===== Records

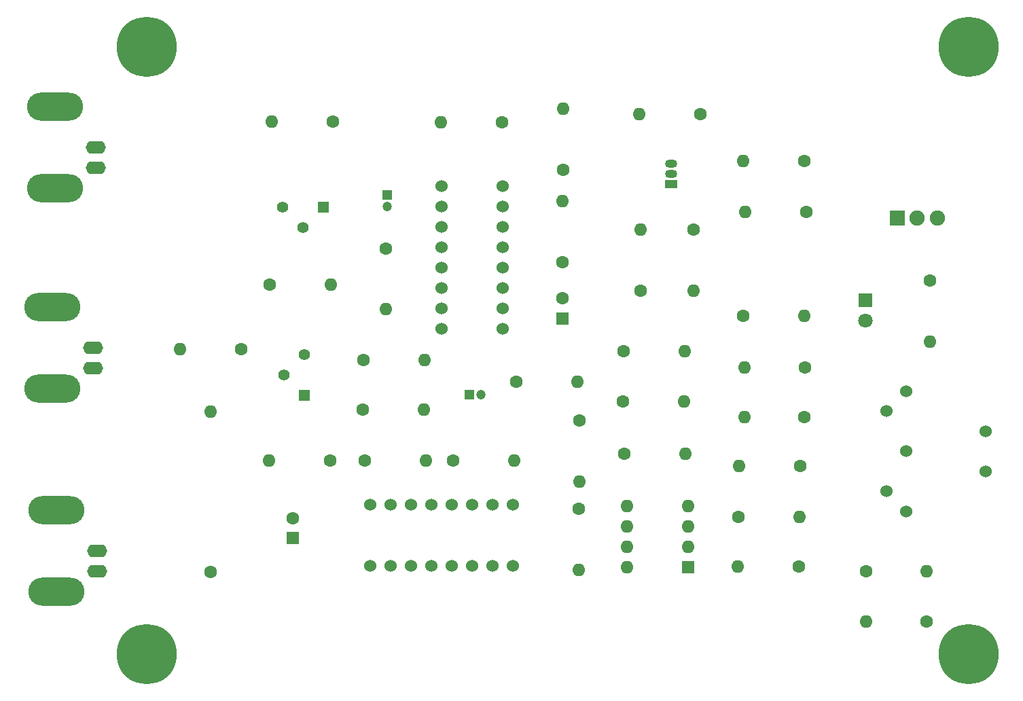
<source format=gbs>
%TF.GenerationSoftware,KiCad,Pcbnew,7.0.11-7.0.11~ubuntu22.04.1*%
%TF.CreationDate,2025-04-10T17:26:18+02:00*%
%TF.ProjectId,emulator-pcb,656d756c-6174-46f7-922d-7063622e6b69,v02*%
%TF.SameCoordinates,Original*%
%TF.FileFunction,Soldermask,Bot*%
%TF.FilePolarity,Negative*%
%FSLAX46Y46*%
G04 Gerber Fmt 4.6, Leading zero omitted, Abs format (unit mm)*
G04 Created by KiCad (PCBNEW 7.0.11-7.0.11~ubuntu22.04.1) date 2025-04-10 17:26:18*
%MOMM*%
%LPD*%
G01*
G04 APERTURE LIST*
%ADD10O,1.600000X1.600000*%
%ADD11C,1.600000*%
%ADD12R,1.400000X1.400000*%
%ADD13C,1.400000*%
%ADD14C,1.524000*%
%ADD15R,1.900000X1.900000*%
%ADD16C,1.900000*%
%ADD17O,2.500000X1.600000*%
%ADD18O,7.000000X3.500000*%
%ADD19R,1.800000X1.800000*%
%ADD20C,1.800000*%
%ADD21R,1.200000X1.200000*%
%ADD22C,1.200000*%
%ADD23R,1.600000X1.600000*%
%ADD24C,7.500000*%
%ADD25R,1.500000X1.050000*%
%ADD26O,1.500000X1.050000*%
G04 APERTURE END LIST*
D10*
%TO.C,C10*%
X187650000Y-140750000D03*
D11*
X195150000Y-140750000D03*
%TD*%
%TO.C,C9*%
X187650000Y-134500000D03*
D10*
X195150000Y-134500000D03*
%TD*%
D11*
%TO.C,R22*%
X179250000Y-133900000D03*
D10*
X171630000Y-133900000D03*
%TD*%
D12*
%TO.C,RV1*%
X117600000Y-112490000D03*
D13*
X115060000Y-109950000D03*
X117600000Y-107410000D03*
%TD*%
D14*
%TO.C,U3*%
X134700000Y-86420000D03*
X134700000Y-88960000D03*
X134700000Y-91500000D03*
X134700000Y-94040000D03*
X134700000Y-96580000D03*
X134700000Y-99120000D03*
X134700000Y-101660000D03*
X134700000Y-104200000D03*
X142320000Y-104200000D03*
X142320000Y-101660000D03*
X142320000Y-99120000D03*
X142320000Y-96580000D03*
X142320000Y-94040000D03*
X142320000Y-91500000D03*
X142320000Y-88960000D03*
X142320000Y-86420000D03*
%TD*%
D11*
%TO.C,R20*%
X149850000Y-84410000D03*
D10*
X149850000Y-76790000D03*
%TD*%
D15*
%TO.C,S1*%
X191500000Y-90400000D03*
D16*
X194000000Y-90400000D03*
X196500000Y-90400000D03*
%TD*%
D11*
%TO.C,R12*%
X166100000Y-91840000D03*
D10*
X166100000Y-99460000D03*
%TD*%
D17*
%TO.C,J3*%
X91650000Y-81600000D03*
D18*
X86570000Y-86680000D03*
D17*
X91650000Y-84140000D03*
D18*
X86570000Y-76520000D03*
%TD*%
D11*
%TO.C,C7*%
X179950000Y-115250000D03*
D10*
X172450000Y-115250000D03*
%TD*%
D11*
%TO.C,R21*%
X157480000Y-119850000D03*
D10*
X165100000Y-119850000D03*
%TD*%
D11*
%TO.C,R7*%
X151900000Y-115690000D03*
D10*
X151900000Y-123310000D03*
%TD*%
D11*
%TO.C,R1*%
X179400000Y-121350000D03*
D10*
X171780000Y-121350000D03*
%TD*%
D11*
%TO.C,C5*%
X127800000Y-94250000D03*
D10*
X127800000Y-101750000D03*
%TD*%
D11*
%TO.C,R10*%
X172340000Y-102650000D03*
D10*
X179960000Y-102650000D03*
%TD*%
D11*
%TO.C,R2*%
X143990000Y-110850000D03*
D10*
X151610000Y-110850000D03*
%TD*%
D11*
%TO.C,R23*%
X167010000Y-77500000D03*
D10*
X159390000Y-77500000D03*
%TD*%
D11*
%TO.C,R5*%
X157340000Y-113300000D03*
D10*
X164960000Y-113300000D03*
%TD*%
D11*
%TO.C,R17*%
X125130000Y-120700000D03*
D10*
X132750000Y-120700000D03*
%TD*%
D19*
%TO.C,D1*%
X187550000Y-100650000D03*
D20*
X187550000Y-103190000D03*
%TD*%
D11*
%TO.C,R25*%
X159500000Y-99510000D03*
D10*
X159500000Y-91890000D03*
%TD*%
D12*
%TO.C,RV2*%
X120013000Y-89069000D03*
D13*
X117473000Y-91609000D03*
X114933000Y-89069000D03*
%TD*%
D21*
%TO.C,C8*%
X138150000Y-112450000D03*
D22*
X139650000Y-112450000D03*
%TD*%
D11*
%TO.C,C1*%
X105900000Y-134550000D03*
D10*
X105900000Y-114550000D03*
%TD*%
D11*
%TO.C,R8*%
X121150000Y-78400000D03*
D10*
X113530000Y-78400000D03*
%TD*%
D11*
%TO.C,R24*%
X179900000Y-83350000D03*
D10*
X172280000Y-83350000D03*
%TD*%
D23*
%TO.C,C2*%
X116150000Y-130350000D03*
D11*
X116150000Y-127850000D03*
%TD*%
D14*
%TO.C,U2*%
X143620000Y-126150000D03*
X141080000Y-126150000D03*
X138540000Y-126150000D03*
X136000000Y-126150000D03*
X133460000Y-126150000D03*
X130920000Y-126150000D03*
X128380000Y-126150000D03*
X125840000Y-126150000D03*
X125840000Y-133770000D03*
X128380000Y-133770000D03*
X130920000Y-133770000D03*
X133460000Y-133770000D03*
X136000000Y-133770000D03*
X138540000Y-133770000D03*
X141080000Y-133770000D03*
X143620000Y-133770000D03*
%TD*%
D11*
%TO.C,R4*%
X109760000Y-106800000D03*
D10*
X102140000Y-106800000D03*
%TD*%
D11*
%TO.C,R27*%
X195600000Y-98190000D03*
D10*
X195600000Y-105810000D03*
%TD*%
D11*
%TO.C,C3*%
X180000000Y-109050000D03*
D10*
X172500000Y-109050000D03*
%TD*%
D11*
%TO.C,R26*%
X180160000Y-89700000D03*
D10*
X172540000Y-89700000D03*
%TD*%
D17*
%TO.C,J2*%
X91830000Y-131930000D03*
D18*
X86750000Y-137010000D03*
D17*
X91830000Y-134470000D03*
D18*
X86750000Y-126850000D03*
%TD*%
D24*
%TO.C,Mount3*%
X200450000Y-144800000D03*
%TD*%
D11*
%TO.C,R19*%
X149800000Y-95970000D03*
D10*
X149800000Y-88350000D03*
%TD*%
D21*
%TO.C,C4*%
X127950000Y-87527401D03*
D22*
X127950000Y-89027401D03*
%TD*%
D24*
%TO.C,Mount1*%
X98000000Y-69100000D03*
%TD*%
D11*
%TO.C,R9*%
X151850000Y-126640000D03*
D10*
X151850000Y-134260000D03*
%TD*%
D11*
%TO.C,R16*%
X113330000Y-98700000D03*
D10*
X120950000Y-98700000D03*
%TD*%
D17*
%TO.C,J1*%
X91300000Y-106600000D03*
D18*
X86220000Y-111680000D03*
D17*
X91300000Y-109140000D03*
D18*
X86220000Y-101520000D03*
%TD*%
D11*
%TO.C,R13*%
X171690000Y-127650000D03*
D10*
X179310000Y-127650000D03*
%TD*%
D11*
%TO.C,R3*%
X124880000Y-114350000D03*
D10*
X132500000Y-114350000D03*
%TD*%
D23*
%TO.C,U1*%
X165450000Y-133950000D03*
D10*
X165450000Y-131410000D03*
X165450000Y-128870000D03*
X165450000Y-126330000D03*
X157830000Y-126330000D03*
X157830000Y-128870000D03*
X157830000Y-131410000D03*
X157830000Y-133950000D03*
%TD*%
D25*
%TO.C,Q1*%
X163300000Y-86240000D03*
D26*
X163300000Y-84970000D03*
X163300000Y-83700000D03*
%TD*%
D24*
%TO.C,Mount2*%
X200450000Y-69100000D03*
%TD*%
D11*
%TO.C,R6*%
X142210000Y-78500000D03*
D10*
X134590000Y-78500000D03*
%TD*%
D11*
%TO.C,R15*%
X124940000Y-108100000D03*
D10*
X132560000Y-108100000D03*
%TD*%
D11*
%TO.C,R14*%
X157380000Y-107000000D03*
D10*
X165000000Y-107000000D03*
%TD*%
D14*
%TO.C,J4*%
X202550000Y-117000000D03*
X202550000Y-122000000D03*
X192649994Y-111999990D03*
X192649994Y-119500000D03*
X192649994Y-127000010D03*
X190149994Y-114500010D03*
X190149994Y-124499990D03*
%TD*%
D11*
%TO.C,R11*%
X120800000Y-120700000D03*
D10*
X113180000Y-120700000D03*
%TD*%
D11*
%TO.C,R18*%
X136140000Y-120700000D03*
D10*
X143760000Y-120700000D03*
%TD*%
D23*
%TO.C,C6*%
X149800000Y-102960000D03*
D11*
X149800000Y-100460000D03*
%TD*%
D24*
%TO.C,Mount4*%
X98000000Y-144800000D03*
%TD*%
M02*

</source>
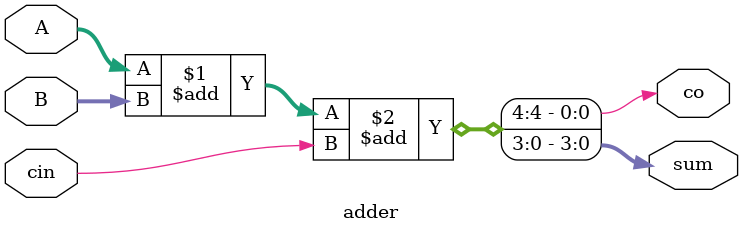
<source format=v>

module adder(input [3:0] A, input [3:0] B, input cin, output [3:0] sum, output co);

assign {co, sum} = A + B + cin;

endmodule
</source>
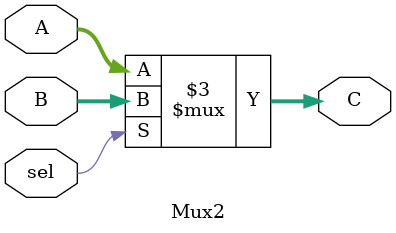
<source format=sv>
module Mux2
(
    input  logic [31:0] A, 
    input  logic [31:0] B, 
    input  logic        sel,
	output logic [31:0] C
    
);
	always_comb begin
		if (sel) C <= B;
		else C <= A;
	end
endmodule
</source>
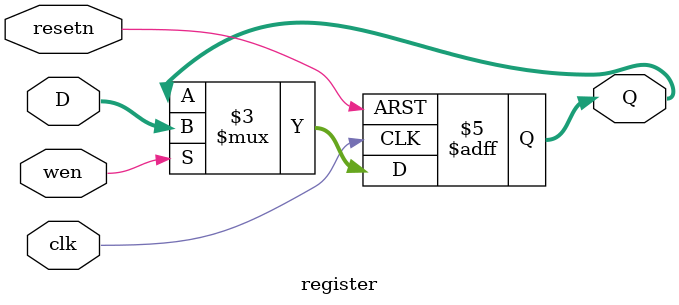
<source format=sv>
module register#(
    parameter n = 4
)(
    input logic clk,
    input logic resetn,
    input logic wen,
    input logic [n-1:0]D,
    output logic [n-1:0]Q
);

    always_ff @(posedge clk, negedge resetn) // not at positive edge of clk and no reset
    begin 
        if(!resetn) Q <= 0;
        else if(wen) Q <= D;
    end
endmodule : register
</source>
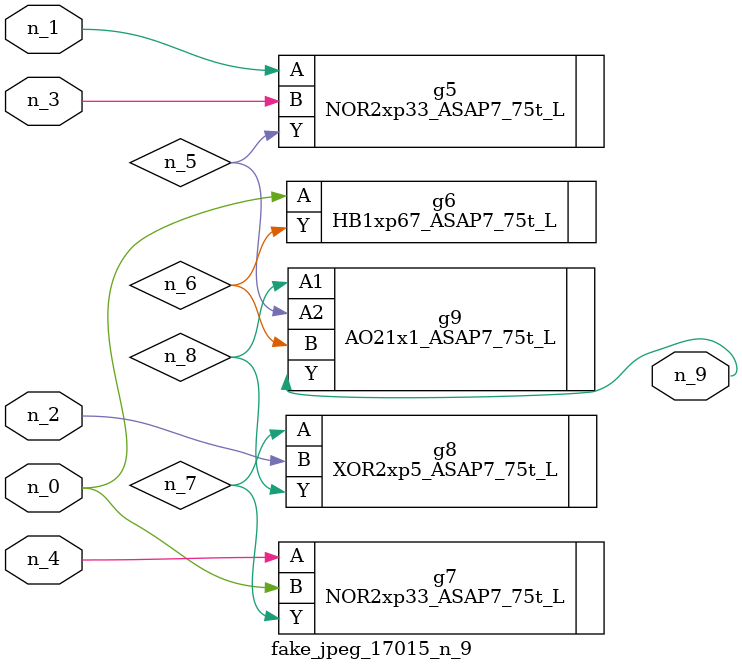
<source format=v>
module fake_jpeg_17015_n_9 (n_3, n_2, n_1, n_0, n_4, n_9);

input n_3;
input n_2;
input n_1;
input n_0;
input n_4;

output n_9;

wire n_8;
wire n_6;
wire n_5;
wire n_7;

NOR2xp33_ASAP7_75t_L g5 ( 
.A(n_1),
.B(n_3),
.Y(n_5)
);

HB1xp67_ASAP7_75t_L g6 ( 
.A(n_0),
.Y(n_6)
);

NOR2xp33_ASAP7_75t_L g7 ( 
.A(n_4),
.B(n_0),
.Y(n_7)
);

XOR2xp5_ASAP7_75t_L g8 ( 
.A(n_7),
.B(n_2),
.Y(n_8)
);

AO21x1_ASAP7_75t_L g9 ( 
.A1(n_8),
.A2(n_5),
.B(n_6),
.Y(n_9)
);


endmodule
</source>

==========

### Task statement
The answer should consist of every line above in which "register" appears.

### Your solution
module register#(
endmodule : register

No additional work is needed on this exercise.